By Gabriela Gutierrez
In a comedy with a dark twist, Kevin Hart pushes the limit on his acting career in the new limited series “True Story.”
The series is binge worthy, only for those who can stomach watching humans crumble to their lowest points.
A roller coaster from start to finish, “True Story” follows the life of Kid, played by Hart.
Kid is a comedian who makes it to the top.
He goes from being homeless to being a successful comedian, actor and millionaire.
Kid builds his life up after working hard to defeat his addiction to drugs and alcohol.
He has his life together. This changes when his older brother Carlton, played by Wesley Snipes, steps back into his life.

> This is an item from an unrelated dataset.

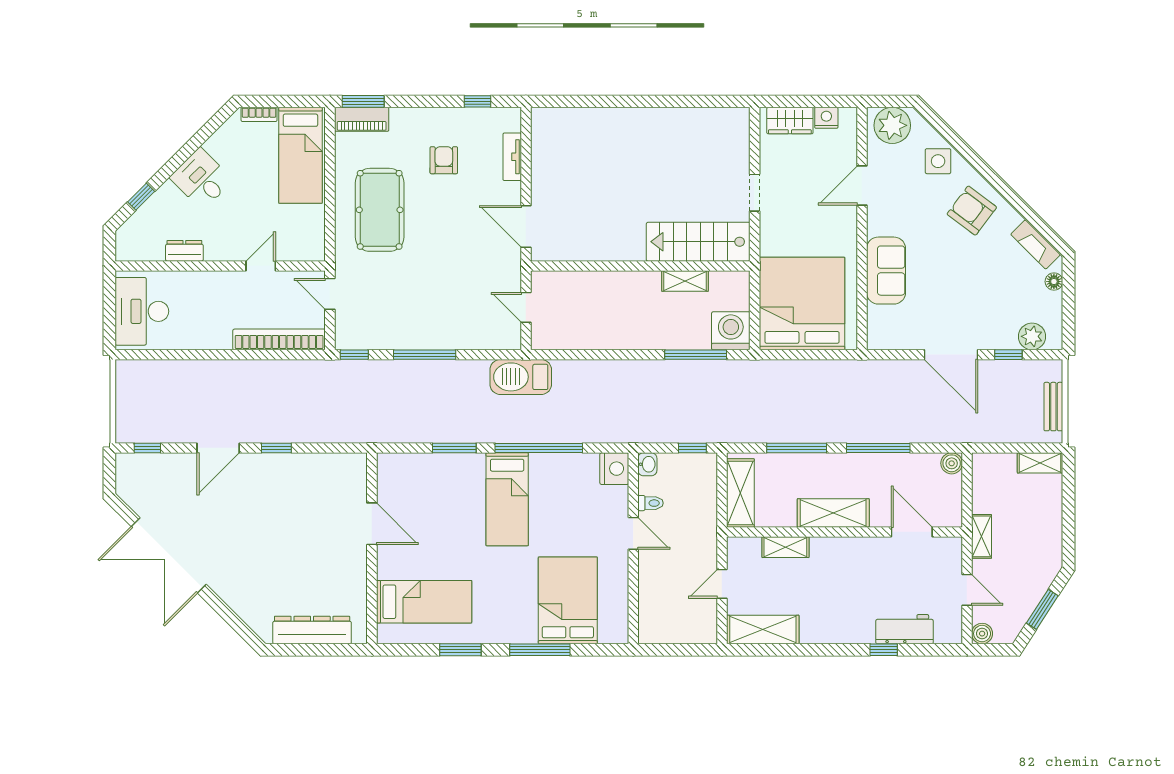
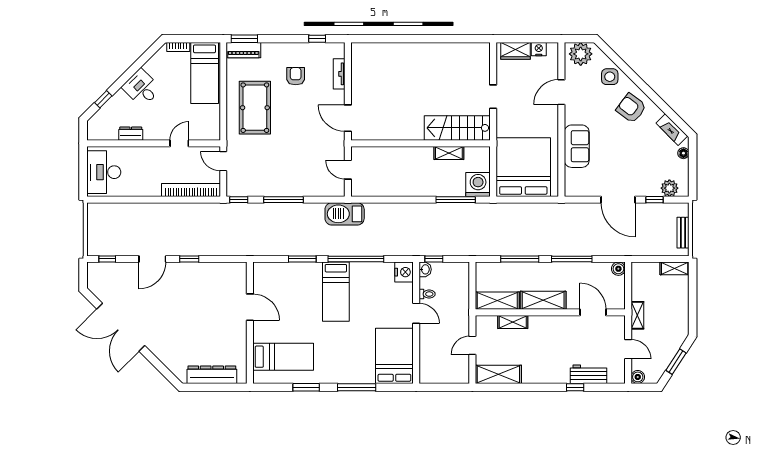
window: (692, 448) -> (434, 259), moved
shelving: (740, 493) -> (497, 301), moved, turned 90
bed: (568, 600) -> (394, 356), moved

Indebted to Greek gangsters and about to lose his restaurant, Carlton weaves his way back into his brother’s life because he needs money.
Kid, never knowing how to cut his brother loose, plays into his antics once again.
During a night of partying and drinking with Carlton, Kid fails to stay sober.
The next morning when he wakes up, Carlton tells him that the woman he spent the night with is dead.
Kid naturally freaks out. He and Carlton begin working together to protect one another from the law.
Both Kid and Carlton experience extremely traumatic events, changes them drastically in a short amount of time.
Hart’s comedic genius is taken to another level in this series.
His role reveals how a comedian is still a human being at the end of the day. Hart does this in a less conventional way.
Kid is put up against a wall several times throughout the series and at times the scenes are difficult to watch.
Perhaps seeing a beloved comedian submerged in humanity’s dark nature is what makes this series that much more difficult to watch.
The irony is that this is possibly the point of the series.
It takes the veil away from the façade many comedians live with to keep their audiences laughing and happy.
Hart’s role as Kid is simple on paper.
He is funny, oblivious, enthusiastic and does his best to be a good father and friend.
The one thing that resonates with Kid throughout the film is his appreciation for loyalty.
Although the series is binge worthy it is not without flaws.
At times, Hart lacks the emotional strength necessary to match the situations he is in.
His chemistry with his on-screen brother is also difficult to believe at times because there seems to be little chemistry between the two actors.
It is possible that their lack of chemistry is intentional, as the two brothers butt heads multiple times throughout the series.
However, the series would have benefited from the two actors having real chemistry that would have made the series stronger.
In terms of chemistry, Hart displays a stronger bond with his on-screen bodyguard Herschel, played by William Catlett.
Hart also develops a bond with on-screen fan Geene, played by Theo Rossi. Their bond is more conventional than anything else.
Rossi’s character is possibly the most interesting of all.
He is seemingly perturbed but provides the innocent nature needed to contrast the rest of the series.
He allows the audience to live vicariously through him as the audience can be considered fans themselves.
Directors Stephen Williams and Hanelle M. Culpepper both have a history of directing shows filled with suspense and drama.
Their experience and expertise is shown successfully in “True Story.”
The series revolves around creating a dramatic and intense atmosphere that works well with the story-line.
Hart’s efforts to star in more serious roles are not lost in “True Story.”
With his work on films like “Fatherhood,” directed by Paul Weitz and “The Upside,” directed by Neil Burger, it looks like Hart is trying to diversify his career.
“True Story” is currently streaming on Netflix.